=== Section Start ===
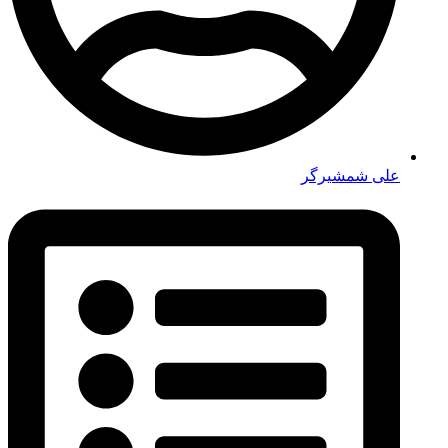
علی شمشیرگر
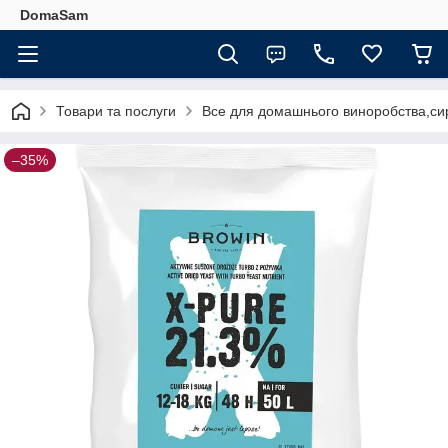
DomaSam
Товари та послуги
Все для домашнього виноробства,сир
–35%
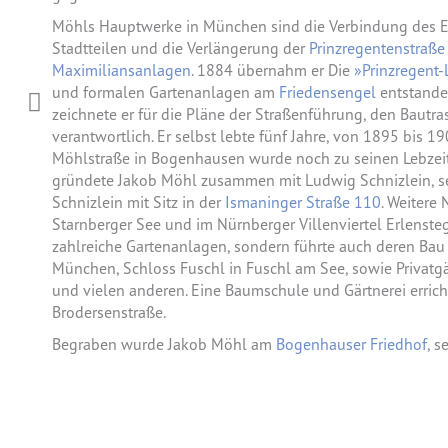
Möhls Hauptwerke in München sind die Verbindung des 
Stadtteilen und die Verlängerung der
Prinzregentenstraße
Maximiliansanlagen
. 1884 übernahm er Die
»Prinzregent-
und formalen Gartenanlagen am
Friedensengel
entstande
zeichnete er für die Pläne der Straßenführung, den Bautr
verantwortlich. Er selbst lebte fünf Jahre, von 1895 bis 
Möhlstraße in Bogenhausen wurde noch zu seinen Lebzeit
gründete Jakob Möhl zusammen mit Ludwig Schnizlein, s
Schnizlein mit Sitz in der
Ismaninger Straße 110
. Weitere
Starnberger See und im Nürnberger Villenviertel Erlenste
zahlreiche Gartenanlagen, sondern führte auch deren Bau
München, Schloss Fuschl in Fuschl am See, sowie Privatg
und vielen anderen. Eine Baumschule und Gärtnerei erricht
Brodersenstraße.
Begraben wurde Jakob Möhl am
Bogenhauser Friedhof
, s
=== Section End ===
(PROBLEM STATEMENT):
Retype the listing exactly. Leave out its pictures.

(TASK SOLUTION):
علی شمشیرگر
DomaSam
Товари та послуги
Все для домашнього виноробства,сир
–35%
Möhls Hauptwerke in München sind die Verbindung des 
Stadtteilen und die Verlängerung der
Prinzregentenstraße
Maximiliansanlagen
. 1884 übernahm er Die
»Prinzregent-
und formalen Gartenanlagen am
Friedensengel
entstande
zeichnete er für die Pläne der Straßenführung, den Bautr
verantwortlich. Er selbst lebte fünf Jahre, von 1895 bis 
Möhlstraße in Bogenhausen wurde noch zu seinen Lebzeit
gründete Jakob Möhl zusammen mit Ludwig Schnizlein, s
Schnizlein mit Sitz in der
Ismaninger Straße 110
. Weitere
Starnberger See und im Nürnberger Villenviertel Erlenste
zahlreiche Gartenanlagen, sondern führte auch deren Bau
München, Schloss Fuschl in Fuschl am See, sowie Privatg
und vielen anderen. Eine Baumschule und Gärtnerei erricht
Brodersenstraße.
Begraben wurde Jakob Möhl am
Bogenhauser Friedhof
, s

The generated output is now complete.